Content starts

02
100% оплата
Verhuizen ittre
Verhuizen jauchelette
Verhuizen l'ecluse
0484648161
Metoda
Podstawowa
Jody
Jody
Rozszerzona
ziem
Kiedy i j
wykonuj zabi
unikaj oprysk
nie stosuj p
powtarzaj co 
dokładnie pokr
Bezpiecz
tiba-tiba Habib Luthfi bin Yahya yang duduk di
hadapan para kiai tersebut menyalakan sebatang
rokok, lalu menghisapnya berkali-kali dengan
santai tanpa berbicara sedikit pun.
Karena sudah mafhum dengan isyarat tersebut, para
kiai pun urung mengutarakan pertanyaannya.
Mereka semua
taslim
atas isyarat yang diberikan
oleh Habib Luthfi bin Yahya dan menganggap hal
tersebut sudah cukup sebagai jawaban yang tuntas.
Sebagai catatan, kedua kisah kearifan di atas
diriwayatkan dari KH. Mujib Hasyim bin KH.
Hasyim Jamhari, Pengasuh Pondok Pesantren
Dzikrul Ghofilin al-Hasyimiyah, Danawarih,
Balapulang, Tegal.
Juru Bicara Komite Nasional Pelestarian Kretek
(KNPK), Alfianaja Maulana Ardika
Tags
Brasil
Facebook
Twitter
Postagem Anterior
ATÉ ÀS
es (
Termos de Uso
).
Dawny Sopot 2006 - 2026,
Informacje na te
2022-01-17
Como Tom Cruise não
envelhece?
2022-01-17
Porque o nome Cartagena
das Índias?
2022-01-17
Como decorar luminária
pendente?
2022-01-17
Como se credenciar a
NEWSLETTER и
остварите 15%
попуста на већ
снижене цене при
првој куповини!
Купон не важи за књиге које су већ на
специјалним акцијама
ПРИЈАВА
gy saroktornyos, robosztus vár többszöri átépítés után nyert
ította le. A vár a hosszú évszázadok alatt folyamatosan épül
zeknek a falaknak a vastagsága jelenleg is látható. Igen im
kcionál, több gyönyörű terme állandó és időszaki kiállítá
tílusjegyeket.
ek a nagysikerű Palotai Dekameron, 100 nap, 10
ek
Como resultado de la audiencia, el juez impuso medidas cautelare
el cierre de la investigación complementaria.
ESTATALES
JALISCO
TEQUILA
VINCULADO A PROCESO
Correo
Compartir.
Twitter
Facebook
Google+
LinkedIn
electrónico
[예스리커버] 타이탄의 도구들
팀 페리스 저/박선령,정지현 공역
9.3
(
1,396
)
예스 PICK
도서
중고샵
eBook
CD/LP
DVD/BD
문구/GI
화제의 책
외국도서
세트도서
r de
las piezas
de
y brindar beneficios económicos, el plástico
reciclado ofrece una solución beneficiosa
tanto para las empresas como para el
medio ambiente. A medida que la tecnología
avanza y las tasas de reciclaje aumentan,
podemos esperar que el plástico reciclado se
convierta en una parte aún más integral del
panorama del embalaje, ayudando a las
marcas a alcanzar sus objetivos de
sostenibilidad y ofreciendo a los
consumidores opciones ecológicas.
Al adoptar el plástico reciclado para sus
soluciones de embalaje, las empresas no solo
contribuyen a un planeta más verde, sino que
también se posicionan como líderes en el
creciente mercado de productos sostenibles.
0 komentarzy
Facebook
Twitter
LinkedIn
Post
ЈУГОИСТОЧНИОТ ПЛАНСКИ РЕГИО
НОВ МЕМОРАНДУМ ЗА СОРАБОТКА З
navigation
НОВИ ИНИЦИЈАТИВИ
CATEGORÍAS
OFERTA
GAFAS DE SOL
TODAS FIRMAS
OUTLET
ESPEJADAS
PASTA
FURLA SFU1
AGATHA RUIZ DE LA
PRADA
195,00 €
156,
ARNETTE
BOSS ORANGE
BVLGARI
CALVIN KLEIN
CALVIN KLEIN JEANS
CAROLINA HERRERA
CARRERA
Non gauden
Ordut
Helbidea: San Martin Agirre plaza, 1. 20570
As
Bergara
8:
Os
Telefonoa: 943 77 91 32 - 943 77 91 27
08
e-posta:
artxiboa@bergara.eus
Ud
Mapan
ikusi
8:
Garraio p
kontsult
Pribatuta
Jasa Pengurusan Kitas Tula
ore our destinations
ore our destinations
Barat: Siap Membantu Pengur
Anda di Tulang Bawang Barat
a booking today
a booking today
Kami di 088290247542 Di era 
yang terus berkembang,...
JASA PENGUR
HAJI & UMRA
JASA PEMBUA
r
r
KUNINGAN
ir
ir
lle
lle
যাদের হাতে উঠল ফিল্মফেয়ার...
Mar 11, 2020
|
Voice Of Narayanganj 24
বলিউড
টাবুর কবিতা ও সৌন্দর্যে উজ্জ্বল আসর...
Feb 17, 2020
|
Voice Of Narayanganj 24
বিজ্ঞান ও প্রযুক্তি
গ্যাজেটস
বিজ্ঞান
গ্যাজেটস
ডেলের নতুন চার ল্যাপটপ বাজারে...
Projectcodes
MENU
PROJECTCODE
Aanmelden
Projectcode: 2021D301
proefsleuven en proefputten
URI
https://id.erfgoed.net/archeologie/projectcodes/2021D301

Content ends

WHAT TO WORK ON:
Return every line from the one holding "Telefonoa: 943 77 91 32 - 943 77 91 27" through the end of the data, exactly as it appears, with both ends kept and nothing else.

ANSWER BOX:
Telefonoa: 943 77 91 32 - 943 77 91 27
08
e-posta:
artxiboa@bergara.eus
Ud
Mapan
ikusi
8:
Garraio p
kontsult
Pribatuta
Jasa Pengurusan Kitas Tula
ore our destinations
ore our destinations
Barat: Siap Membantu Pengur
Anda di Tulang Bawang Barat
a booking today
a booking today
Kami di 088290247542 Di era 
yang terus berkembang,...
JASA PENGUR
HAJI & UMRA
JASA PEMBUA
r
r
KUNINGAN
ir
ir
lle
lle
যাদের হাতে উঠল ফিল্মফেয়ার...
Mar 11, 2020
|
Voice Of Narayanganj 24
বলিউড
টাবুর কবিতা ও সৌন্দর্যে উজ্জ্বল আসর...
Feb 17, 2020
|
Voice Of Narayanganj 24
বিজ্ঞান ও প্রযুক্তি
গ্যাজেটস
বিজ্ঞান
গ্যাজেটস
ডেলের নতুন চার ল্যাপটপ বাজারে...
Projectcodes
MENU
PROJECTCODE
Aanmelden
Projectcode: 2021D301
proefsleuven en proefputten
URI
https://id.erfgoed.net/archeologie/projectcodes/2021D301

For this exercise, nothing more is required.